Guide: Quantization with ModelOpt

Quantization is a key technique for optimizing LLM inference, reducing memory usage and latency. optimum-nvidia integrates with NVIDIA's Model Optimization Toolkit to provide powerful quantization capabilities like FP8 and INT4-AWQ.

Core Concepts

  • ModelOptRecipe: A protocol that defines the quantization configuration and the calibration dataset. You implement this class to specify how your model should be quantized.
  • ModelOptQuantizer: The internal component that takes a ModelOptRecipe and applies the quantization process to a Hugging Face model during the from_pretrained call.

Common Quantization Methods

FP8 Quantization

For GPUs with FP8 support (Hopper and Ada Lovelace architectures), the easiest way to enable FP8 quantization is by using the use_fp8=True flag in from_pretrained or pipeline:

from optimum.nvidia import AutoModelForCausalLM

model = AutoModelForCausalLM.from_pretrained(
    "google/gemma-2b",
    use_fp8=True
)

This uses a default calibration recipe and applies FP8 quantization to weights and activations.

Custom Quantization Recipes (AWQ, W4A8, etc.)

For more advanced methods like AWQ (Activation-aware Weight Quantization), you need to define a custom ModelOptRecipe.
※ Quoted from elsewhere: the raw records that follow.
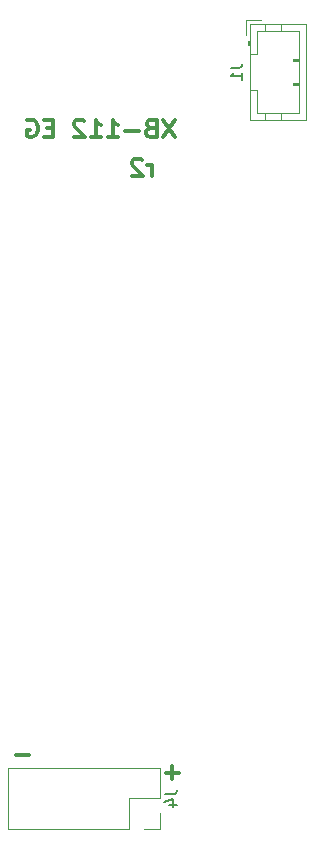
<source format=gbr>
G04 #@! TF.GenerationSoftware,KiCad,Pcbnew,(5.1.0)-1*
G04 #@! TF.CreationDate,2019-04-24T00:20:58-04:00*
G04 #@! TF.ProjectId,envelope,656e7665-6c6f-4706-952e-6b696361645f,rev?*
G04 #@! TF.SameCoordinates,Original*
G04 #@! TF.FileFunction,Legend,Bot*
G04 #@! TF.FilePolarity,Positive*
%FSLAX46Y46*%
G04 Gerber Fmt 4.6, Leading zero omitted, Abs format (unit mm)*
G04 Created by KiCad (PCBNEW (5.1.0)-1) date 2019-04-24 00:20:58*
%MOMM*%
%LPD*%
G04 APERTURE LIST*
%ADD10C,0.300000*%
%ADD11C,0.120000*%
%ADD12C,0.150000*%
G04 APERTURE END LIST*
D10*
X125789428Y-62908571D02*
X125789428Y-61908571D01*
X125789428Y-62194285D02*
X125718000Y-62051428D01*
X125646571Y-61980000D01*
X125503714Y-61908571D01*
X125360857Y-61908571D01*
X124932285Y-61551428D02*
X124860857Y-61480000D01*
X124718000Y-61408571D01*
X124360857Y-61408571D01*
X124218000Y-61480000D01*
X124146571Y-61551428D01*
X124075142Y-61694285D01*
X124075142Y-61837142D01*
X124146571Y-62051428D01*
X125003714Y-62908571D01*
X124075142Y-62908571D01*
X114236571Y-111867142D02*
X115379428Y-111867142D01*
X126936571Y-113391142D02*
X128079428Y-113391142D01*
X127508000Y-113962571D02*
X127508000Y-112819714D01*
X127733428Y-58106571D02*
X126733428Y-59606571D01*
X126733428Y-58106571D02*
X127733428Y-59606571D01*
X125662000Y-58820857D02*
X125447714Y-58892285D01*
X125376285Y-58963714D01*
X125304857Y-59106571D01*
X125304857Y-59320857D01*
X125376285Y-59463714D01*
X125447714Y-59535142D01*
X125590571Y-59606571D01*
X126162000Y-59606571D01*
X126162000Y-58106571D01*
X125662000Y-58106571D01*
X125519142Y-58178000D01*
X125447714Y-58249428D01*
X125376285Y-58392285D01*
X125376285Y-58535142D01*
X125447714Y-58678000D01*
X125519142Y-58749428D01*
X125662000Y-58820857D01*
X126162000Y-58820857D01*
X124662000Y-59035142D02*
X123519142Y-59035142D01*
X122019142Y-59606571D02*
X122876285Y-59606571D01*
X122447714Y-59606571D02*
X122447714Y-58106571D01*
X122590571Y-58320857D01*
X122733428Y-58463714D01*
X122876285Y-58535142D01*
X120590571Y-59606571D02*
X121447714Y-59606571D01*
X121019142Y-59606571D02*
X121019142Y-58106571D01*
X121162000Y-58320857D01*
X121304857Y-58463714D01*
X121447714Y-58535142D01*
X120019142Y-58249428D02*
X119947714Y-58178000D01*
X119804857Y-58106571D01*
X119447714Y-58106571D01*
X119304857Y-58178000D01*
X119233428Y-58249428D01*
X119162000Y-58392285D01*
X119162000Y-58535142D01*
X119233428Y-58749428D01*
X120090571Y-59606571D01*
X119162000Y-59606571D01*
X117376285Y-58820857D02*
X116876285Y-58820857D01*
X116662000Y-59606571D02*
X117376285Y-59606571D01*
X117376285Y-58106571D01*
X116662000Y-58106571D01*
X115233428Y-58178000D02*
X115376285Y-58106571D01*
X115590571Y-58106571D01*
X115804857Y-58178000D01*
X115947714Y-58320857D01*
X116019142Y-58463714D01*
X116090571Y-58749428D01*
X116090571Y-58963714D01*
X116019142Y-59249428D01*
X115947714Y-59392285D01*
X115804857Y-59535142D01*
X115590571Y-59606571D01*
X115447714Y-59606571D01*
X115233428Y-59535142D01*
X115162000Y-59463714D01*
X115162000Y-58963714D01*
X115447714Y-58963714D01*
D11*
X126425000Y-118170000D02*
X126425000Y-116840000D01*
X125095000Y-118170000D02*
X126425000Y-118170000D01*
X126425000Y-115570000D02*
X126425000Y-112970000D01*
X123825000Y-115570000D02*
X126425000Y-115570000D01*
X123825000Y-118170000D02*
X123825000Y-115570000D01*
X126425000Y-112970000D02*
X113605000Y-112970000D01*
X123825000Y-118170000D02*
X113605000Y-118170000D01*
X113605000Y-118170000D02*
X113605000Y-112970000D01*
X133780000Y-49710000D02*
X135030000Y-49710000D01*
X133780000Y-50960000D02*
X133780000Y-49710000D01*
X138190000Y-55070000D02*
X137690000Y-55070000D01*
X137690000Y-55170000D02*
X138190000Y-55170000D01*
X137690000Y-54970000D02*
X137690000Y-55170000D01*
X138190000Y-54970000D02*
X137690000Y-54970000D01*
X138190000Y-53070000D02*
X137690000Y-53070000D01*
X137690000Y-53170000D02*
X138190000Y-53170000D01*
X137690000Y-52970000D02*
X137690000Y-53170000D01*
X138190000Y-52970000D02*
X137690000Y-52970000D01*
X136690000Y-58130000D02*
X136690000Y-57520000D01*
X135390000Y-58130000D02*
X135390000Y-57520000D01*
X136690000Y-50010000D02*
X136690000Y-50620000D01*
X135390000Y-50010000D02*
X135390000Y-50620000D01*
X134690000Y-55570000D02*
X134080000Y-55570000D01*
X134690000Y-57520000D02*
X134690000Y-55570000D01*
X138190000Y-57520000D02*
X134690000Y-57520000D01*
X138190000Y-50620000D02*
X138190000Y-57520000D01*
X134690000Y-50620000D02*
X138190000Y-50620000D01*
X134690000Y-52570000D02*
X134690000Y-50620000D01*
X134080000Y-52570000D02*
X134690000Y-52570000D01*
X133980000Y-51770000D02*
X133980000Y-51470000D01*
X133880000Y-51470000D02*
X134080000Y-51470000D01*
X133880000Y-51770000D02*
X133880000Y-51470000D01*
X134080000Y-51770000D02*
X133880000Y-51770000D01*
X134080000Y-58130000D02*
X134080000Y-50010000D01*
X138800000Y-58130000D02*
X134080000Y-58130000D01*
X138800000Y-50010000D02*
X138800000Y-58130000D01*
X134080000Y-50010000D02*
X138800000Y-50010000D01*
D12*
X126877380Y-115236666D02*
X127591666Y-115236666D01*
X127734523Y-115189047D01*
X127829761Y-115093809D01*
X127877380Y-114950952D01*
X127877380Y-114855714D01*
X127210714Y-116141428D02*
X127877380Y-116141428D01*
X126829761Y-115903333D02*
X127544047Y-115665238D01*
X127544047Y-116284285D01*
X132442380Y-53736666D02*
X133156666Y-53736666D01*
X133299523Y-53689047D01*
X133394761Y-53593809D01*
X133442380Y-53450952D01*
X133442380Y-53355714D01*
X133442380Y-54736666D02*
X133442380Y-54165238D01*
X133442380Y-54450952D02*
X132442380Y-54450952D01*
X132585238Y-54355714D01*
X132680476Y-54260476D01*
X132728095Y-54165238D01*
M02*

</source>
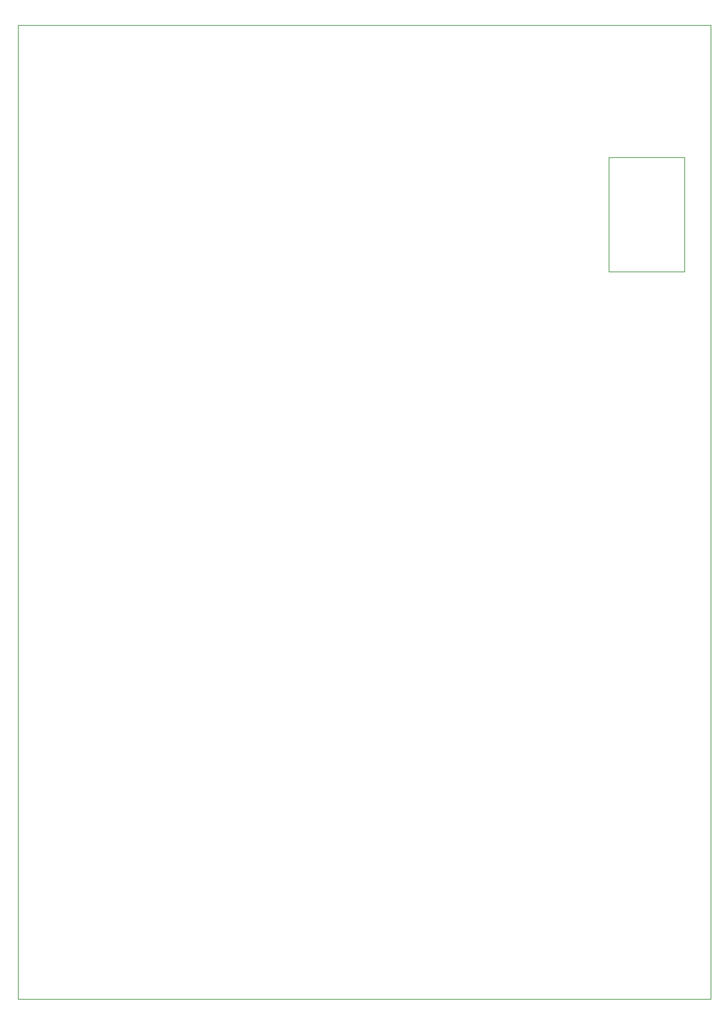
<source format=gbr>
%TF.GenerationSoftware,KiCad,Pcbnew,7.0.2*%
%TF.CreationDate,2023-06-19T12:03:48-04:00*%
%TF.ProjectId,SSI2130_Faceplate,53534932-3133-4305-9f46-616365706c61,rev?*%
%TF.SameCoordinates,Original*%
%TF.FileFunction,Profile,NP*%
%FSLAX46Y46*%
G04 Gerber Fmt 4.6, Leading zero omitted, Abs format (unit mm)*
G04 Created by KiCad (PCBNEW 7.0.2) date 2023-06-19 12:03:48*
%MOMM*%
%LPD*%
G01*
G04 APERTURE LIST*
%TA.AperFunction,Profile*%
%ADD10C,0.100000*%
%TD*%
G04 APERTURE END LIST*
D10*
X100000000Y0D02*
X191440000Y0D01*
X191440000Y-128500000D01*
X100000000Y-128500000D01*
X100000000Y0D01*
X178000000Y-17500000D02*
X188000000Y-17500000D01*
X188000000Y-32500000D01*
X178000000Y-32500000D01*
X178000000Y-17500000D01*
M02*

</source>
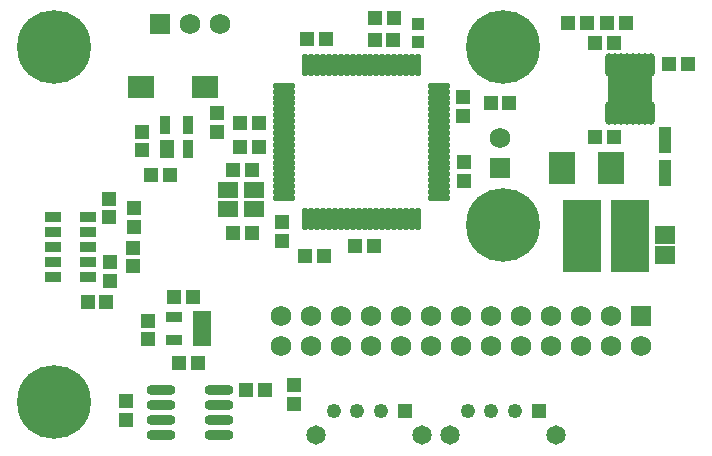
<source format=gts>
%FSDAX24Y24*%
%MOIN*%
%SFA1B1*%

%IPPOS*%
%ADD58R,0.035400X0.063000*%
%ADD59R,0.051200X0.063000*%
%ADD60O,0.021700X0.076800*%
%ADD61O,0.076800X0.021700*%
%ADD62R,0.049200X0.047200*%
%ADD63R,0.047200X0.049200*%
%ADD64R,0.049200X0.049200*%
%ADD65R,0.065000X0.055100*%
%ADD66R,0.049200X0.049200*%
%ADD67R,0.145700X0.090600*%
%ADD68O,0.027600X0.078700*%
%ADD69R,0.041300X0.088600*%
%ADD70R,0.068900X0.059100*%
%ADD71R,0.088600X0.072800*%
%ADD72R,0.057100X0.037400*%
%ADD73O,0.096500X0.033500*%
%ADD74R,0.059100X0.039400*%
%ADD75R,0.053200X0.033500*%
%ADD76R,0.041300X0.041300*%
%ADD77R,0.088600X0.108300*%
%ADD78R,0.126000X0.242100*%
%ADD79C,0.065000*%
%ADD80C,0.049200*%
%ADD81R,0.068900X0.068900*%
%ADD82C,0.068900*%
%ADD83R,0.068900X0.068900*%
%ADD84C,0.246100*%
%LNmsb-1*%
%LPD*%
G54D58*
X025321Y021870D03*
X026077D03*
Y021063D03*
G54D59*
X025400Y021063D03*
G54D60*
X030000Y023878D03*
X030197D03*
X030394D03*
X030591D03*
X030787D03*
X030984D03*
X031181D03*
X031378D03*
X031575D03*
X031772D03*
X031969D03*
X032165D03*
X032362D03*
X032559D03*
X032756D03*
X032953D03*
X033150D03*
X033346D03*
X033543D03*
X033740D03*
Y018720D03*
X033543D03*
X033346D03*
X033150D03*
X032953D03*
X032756D03*
X032559D03*
X032362D03*
X032165D03*
X031969D03*
X031772D03*
X031575D03*
X031378D03*
X031181D03*
X030984D03*
X030787D03*
X030591D03*
X030394D03*
X030197D03*
X030000D03*
G54D61*
X034449Y023169D03*
Y022972D03*
Y022776D03*
Y022579D03*
Y022382D03*
Y022185D03*
Y021988D03*
Y021791D03*
Y021594D03*
Y021398D03*
Y021201D03*
Y021004D03*
Y020807D03*
Y020610D03*
Y020413D03*
Y020217D03*
Y020020D03*
Y019823D03*
Y019626D03*
Y019429D03*
X029291D03*
Y019626D03*
Y019823D03*
Y020020D03*
Y020217D03*
Y020413D03*
Y020610D03*
Y020807D03*
Y021004D03*
Y021201D03*
Y021398D03*
Y021594D03*
Y021791D03*
Y021988D03*
Y022185D03*
Y022382D03*
Y022579D03*
Y022776D03*
Y022972D03*
Y023169D03*
G54D62*
X028445Y021122D03*
X027815D03*
X024843Y020187D03*
X025472D03*
X027815Y021919D03*
X028445D03*
X027579Y020364D03*
X028209D03*
X028219Y018268D03*
X027589D03*
X030620Y017480D03*
X029990D03*
X031644Y017844D03*
X032274D03*
X039665Y024596D03*
X040295D03*
X032933Y024695D03*
X032303D03*
X030059Y024715D03*
X030689D03*
X039646Y021467D03*
X040276D03*
G54D63*
X024547Y021014D03*
Y021644D03*
X029232Y017992D03*
Y018622D03*
X035276Y020640D03*
Y020010D03*
X024026Y012657D03*
Y012028D03*
X024764Y014715D03*
Y015344D03*
X035266Y022805D03*
Y022175D03*
G54D64*
X027047Y022254D03*
Y021624D03*
X023465Y018780D03*
Y019409D03*
X024272Y018465D03*
Y019094D03*
X024252Y017776D03*
Y017146D03*
X029626Y013179D03*
Y012549D03*
X023494Y017283D03*
Y016654D03*
G54D65*
X028297Y019685D03*
X027431D03*
Y019055D03*
X028297D03*
G54D66*
X040039Y025256D03*
X040669D03*
X038760D03*
X039390D03*
X042736Y023898D03*
X042106D03*
X036801Y022608D03*
X036171D03*
X022736Y015965D03*
X023366D03*
X028652Y013022D03*
X028022D03*
X026407Y013927D03*
X025778D03*
X026250Y016112D03*
X025620D03*
X032953Y025433D03*
X032323D03*
X033307Y012343D03*
X037776D03*
G54D67*
X040817Y023061D03*
G54D68*
X041506Y023868D03*
X041309D03*
X041112D03*
X040915D03*
X040718D03*
X040522D03*
X040325D03*
X040128D03*
X041506Y022254D03*
X041309D03*
X041112D03*
X040915D03*
X040718D03*
X040522D03*
X040325D03*
X040128D03*
G54D69*
X041998Y020266D03*
Y021368D03*
G54D70*
X041988Y018203D03*
Y017514D03*
G54D71*
X024518Y023140D03*
X026644D03*
G54D72*
X022736Y016782D03*
Y017281D03*
Y017781D03*
Y018280D03*
Y018780D03*
X021594Y016782D03*
Y017281D03*
Y017781D03*
Y018280D03*
Y018780D03*
G54D73*
X027106Y011524D03*
Y012024D03*
Y012524D03*
Y013024D03*
X025197Y011524D03*
Y012024D03*
Y012524D03*
Y013024D03*
G54D74*
X026555Y014705D03*
Y015079D03*
Y015453D03*
G54D75*
X025610Y015453D03*
Y014705D03*
G54D76*
X033740Y024626D03*
Y025217D03*
G54D77*
X038563Y020443D03*
X040177D03*
G54D78*
X040817Y018169D03*
X039222D03*
G54D79*
X033898Y011516D03*
X030354D03*
X038366D03*
X034823D03*
G54D80*
X032520Y012343D03*
X031732D03*
X030945D03*
X036988D03*
X036201D03*
X035413D03*
G54D81*
X025148Y025236D03*
X041191Y015482D03*
G54D82*
X026148Y025236D03*
X027148D03*
X036476Y021443D03*
X029191Y014482D03*
Y015482D03*
X030191Y014482D03*
Y015482D03*
X031191Y014482D03*
Y015482D03*
X032191Y014482D03*
Y015482D03*
X033191Y014482D03*
Y015482D03*
X034191Y014482D03*
Y015482D03*
X035191Y014482D03*
Y015482D03*
X036191Y014482D03*
Y015482D03*
X037191Y014482D03*
Y015482D03*
X038191Y014482D03*
Y015482D03*
X039191Y014482D03*
Y015482D03*
X040191Y014482D03*
Y015482D03*
X041191Y014482D03*
G54D83*
X036476Y020443D03*
G54D84*
X021614Y024449D03*
X036575D03*
Y018543D03*
X021614Y012638D03*
M02*
</source>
The example script examples/quantization.py provides an excellent template.

Let's break down how to create a custom recipe for INT4-AWQ.

1. Define the ModelOptRecipe

Create a class that inherits from ModelOptRecipe and implements the config and dataset properties.

from typing import Iterable
import numpy as np
import torch
from datasets import load_dataset
from modelopt.torch.quantization import INT4_AWQ_REAL_QUANT_CFG, QuantizeConfig
from transformers import PreTrainedTokenizer

from optimum.nvidia.compression.modelopt import ModelOptConfig, ModelOptRecipe

class C4AWQRecipe(ModelOptRecipe):
    def __init__(self, tokenizer: PreTrainedTokenizer, num_samples: int = 512):
        self._tokenizer = tokenizer
        self._num_samples = num_samples

    @property
    def config(self) -> ModelOptConfig:
        # Use a predefined configuration from ModelOpt for INT4-AWQ
        qconfig = QuantizeConfig(**INT4_AWQ_REAL_QUANT_CFG)
        return ModelOptConfig(qconfig, sparsity=None)

    @property
    def dataset(self) -> Iterable:
        # Provide a representative dataset for calibration
        data = load_dataset("allenai/c4", "en", split="train", streaming=True)
        calib_data = []
        for i, sample in enumerate(data):
            if i >= self._num_samples:
                break
            tokenized_sample = self._tokenizer(
                sample["text"],
                truncation=True,
                max_length=2048,
                return_tensors="pt"
            )
            calib_data.append({
                "input_ids": tokenized_sample["input_ids"].to("cuda")
            })
        return calib_data

2. Use the Recipe with from_pretrained

Instantiate your recipe and pass it to the quantization_config argument.

from optimum.nvidia import AutoModelForCausalLM
from transformers import AutoTokenizer

model_id = "meta-llama/Llama-2-7b-chat-hf"
tokenizer = AutoTokenizer.from_pretrained(model_id)

# Instantiate your custom recipe
awq_recipe = C4AWQRecipe(tokenizer)

# The library will now perform INT4-AWQ quantization during the build process
model = AutoModelForCausalLM.from_pretrained(
    model_id,
    quantization_config=awq_recipe
)

# Now you can run inference with the quantized model
# ...

This process gives you full control over the quantization method and calibration data, allowing you to tailor the optimization to your specific needs.